[Opening Material provided section]

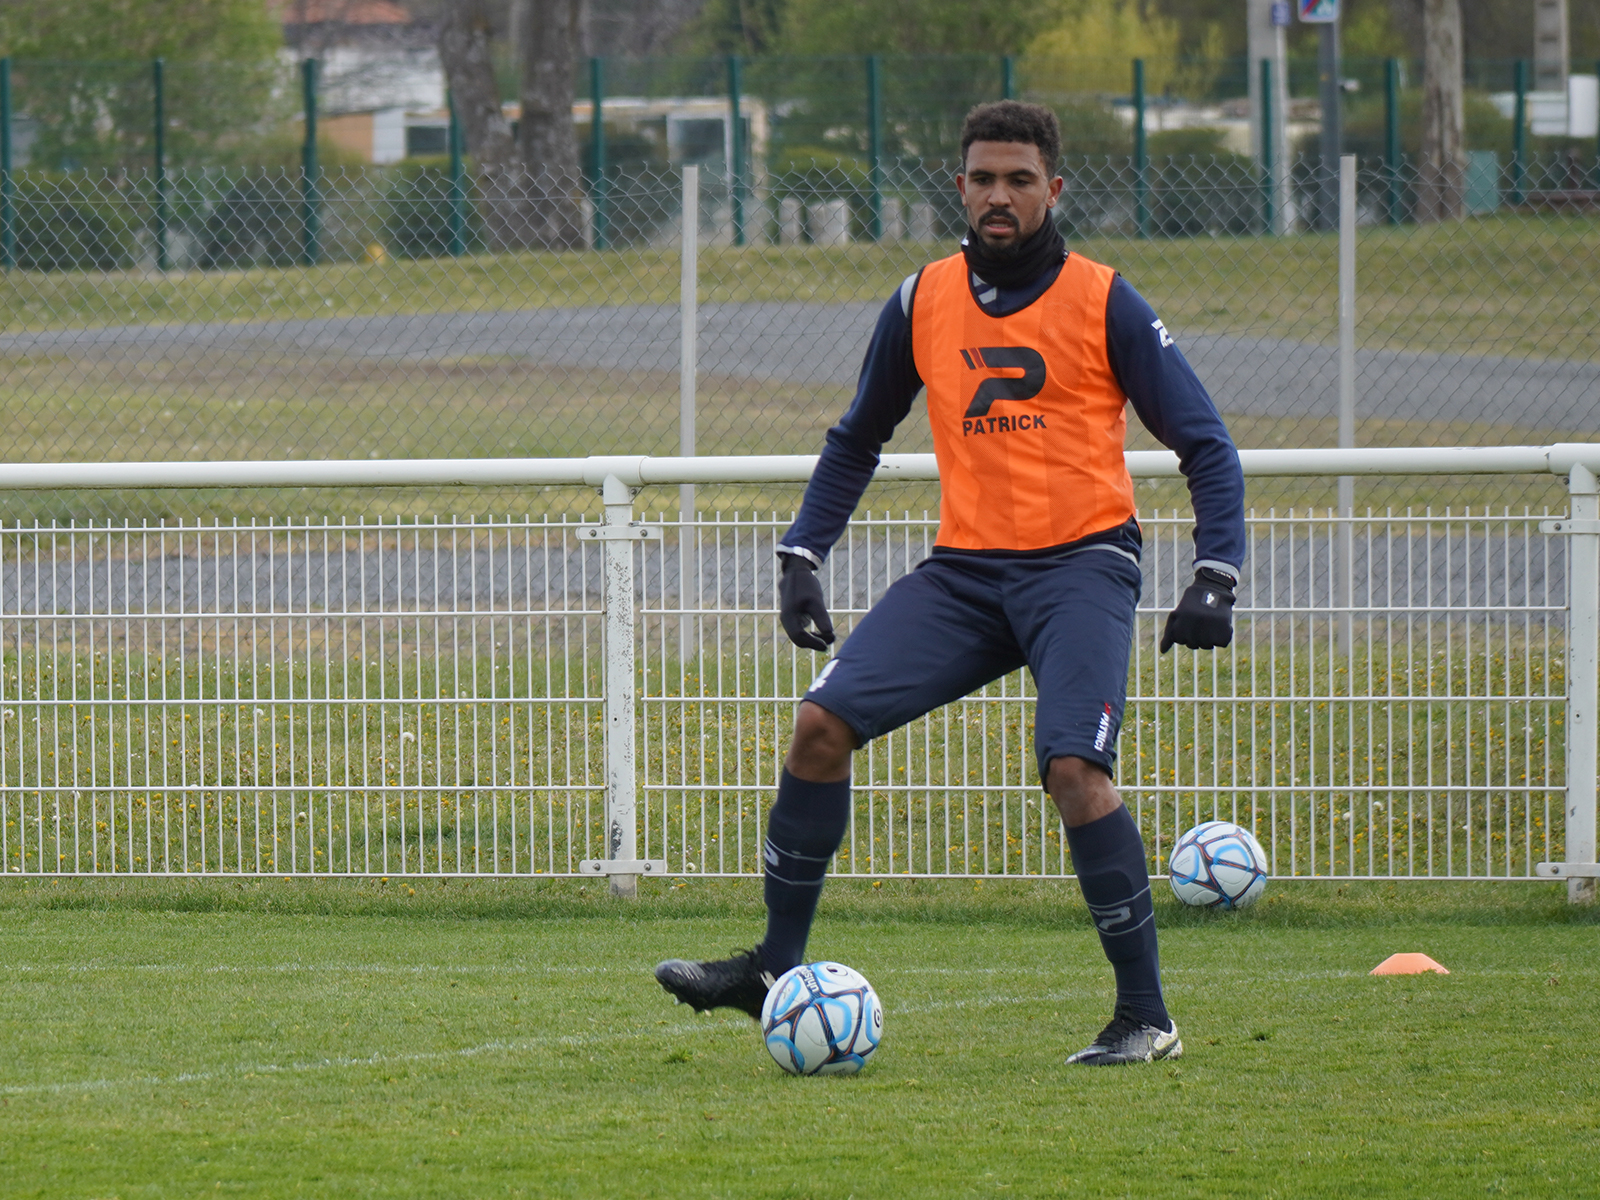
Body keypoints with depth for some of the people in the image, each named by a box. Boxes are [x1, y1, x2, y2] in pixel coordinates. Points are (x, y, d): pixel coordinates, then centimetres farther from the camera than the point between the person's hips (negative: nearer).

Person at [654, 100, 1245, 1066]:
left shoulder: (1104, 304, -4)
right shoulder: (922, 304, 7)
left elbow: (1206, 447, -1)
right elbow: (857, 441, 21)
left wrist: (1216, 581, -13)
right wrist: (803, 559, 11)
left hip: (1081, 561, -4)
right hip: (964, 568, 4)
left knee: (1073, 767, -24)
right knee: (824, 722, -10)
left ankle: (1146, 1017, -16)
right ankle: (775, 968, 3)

[Closing Material provided section]
[Opening Material provided section]

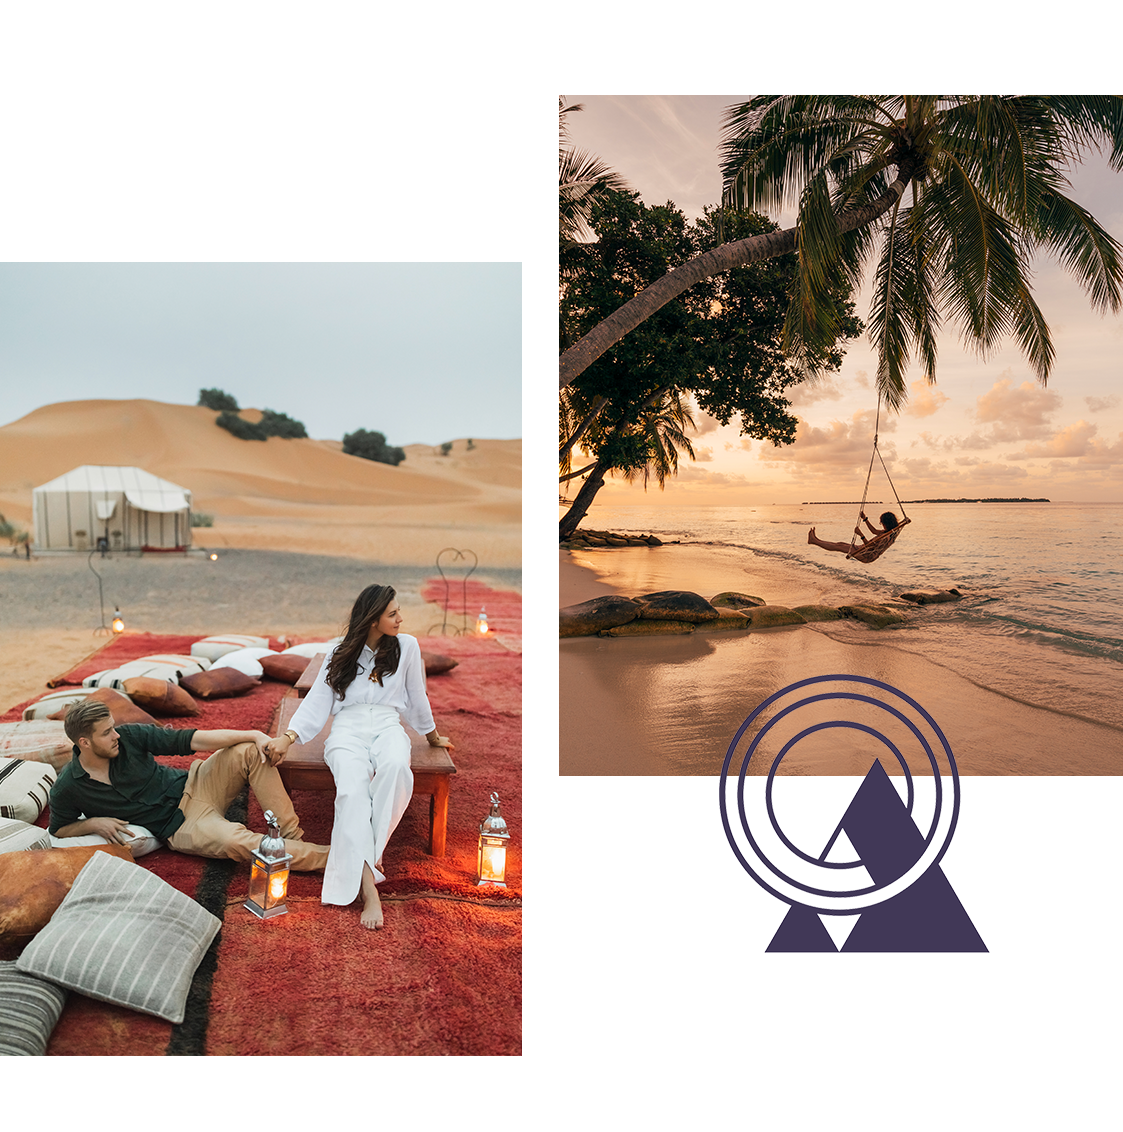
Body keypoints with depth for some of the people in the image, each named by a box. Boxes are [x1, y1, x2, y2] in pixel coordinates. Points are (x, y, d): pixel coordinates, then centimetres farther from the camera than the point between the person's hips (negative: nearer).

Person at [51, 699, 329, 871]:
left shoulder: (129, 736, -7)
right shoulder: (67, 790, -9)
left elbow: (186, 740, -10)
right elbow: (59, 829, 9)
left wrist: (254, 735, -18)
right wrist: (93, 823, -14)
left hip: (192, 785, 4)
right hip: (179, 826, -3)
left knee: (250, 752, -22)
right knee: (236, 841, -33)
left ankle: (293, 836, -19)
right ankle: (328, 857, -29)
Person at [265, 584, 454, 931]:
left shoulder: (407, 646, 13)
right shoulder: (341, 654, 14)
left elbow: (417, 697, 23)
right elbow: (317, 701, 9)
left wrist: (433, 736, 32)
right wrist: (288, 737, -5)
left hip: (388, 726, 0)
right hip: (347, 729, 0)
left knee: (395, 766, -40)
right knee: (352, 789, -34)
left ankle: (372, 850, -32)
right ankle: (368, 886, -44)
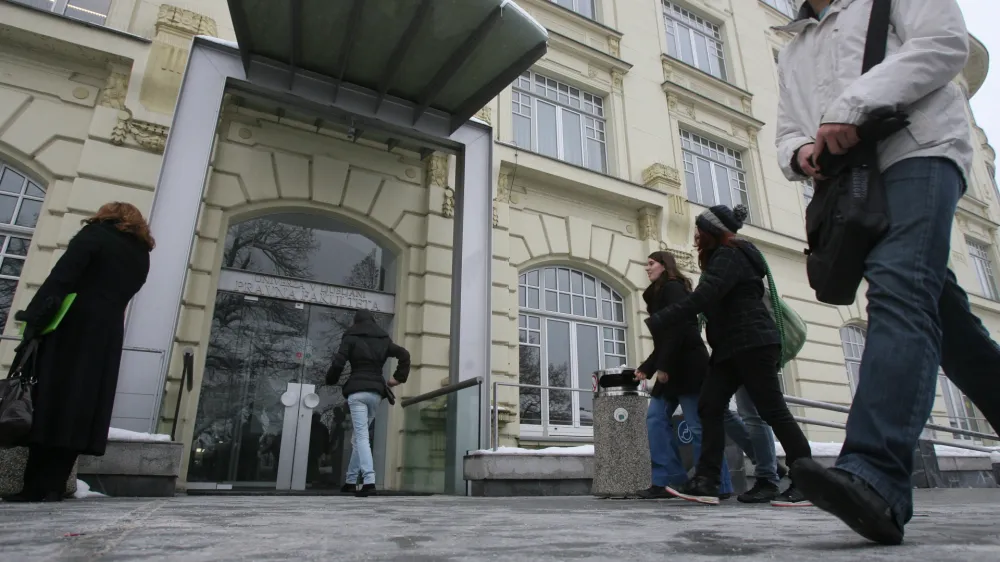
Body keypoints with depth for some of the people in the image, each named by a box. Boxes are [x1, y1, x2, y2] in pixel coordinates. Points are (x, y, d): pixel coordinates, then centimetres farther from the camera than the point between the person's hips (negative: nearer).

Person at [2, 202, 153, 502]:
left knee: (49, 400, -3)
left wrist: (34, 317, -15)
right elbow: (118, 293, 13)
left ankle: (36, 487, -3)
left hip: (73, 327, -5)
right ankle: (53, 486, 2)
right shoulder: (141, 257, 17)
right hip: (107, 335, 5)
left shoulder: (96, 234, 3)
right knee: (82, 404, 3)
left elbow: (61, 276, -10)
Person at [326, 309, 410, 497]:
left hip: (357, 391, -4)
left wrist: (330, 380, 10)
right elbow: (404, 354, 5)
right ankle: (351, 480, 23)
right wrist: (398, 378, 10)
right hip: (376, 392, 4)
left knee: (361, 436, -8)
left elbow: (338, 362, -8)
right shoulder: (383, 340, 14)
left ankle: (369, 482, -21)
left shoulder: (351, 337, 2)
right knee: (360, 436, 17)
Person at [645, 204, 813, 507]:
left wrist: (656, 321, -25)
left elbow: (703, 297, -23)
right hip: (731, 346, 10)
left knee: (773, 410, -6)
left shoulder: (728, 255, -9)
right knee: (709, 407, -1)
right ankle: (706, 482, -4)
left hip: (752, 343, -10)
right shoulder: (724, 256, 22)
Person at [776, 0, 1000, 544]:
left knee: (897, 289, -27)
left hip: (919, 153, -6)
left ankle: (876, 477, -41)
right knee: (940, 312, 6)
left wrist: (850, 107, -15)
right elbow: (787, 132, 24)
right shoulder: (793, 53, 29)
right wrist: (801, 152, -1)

[Closing Material provided section]

» Exercise instructions: Rewrite the lines between the one holding "left hip: (1081, 561, -4)" and the one holding "left ankle: (1146, 1017, -16)", inclusive, keeping each body-part name. Shift each keypoint by adding 111 to its x, y and depth values.

» Task answer:
left hip: (1192, 672, 107)
right hip: (1075, 679, 115)
left knee: (1184, 878, 87)
right knee: (935, 833, 101)
left ankle: (1257, 1128, 95)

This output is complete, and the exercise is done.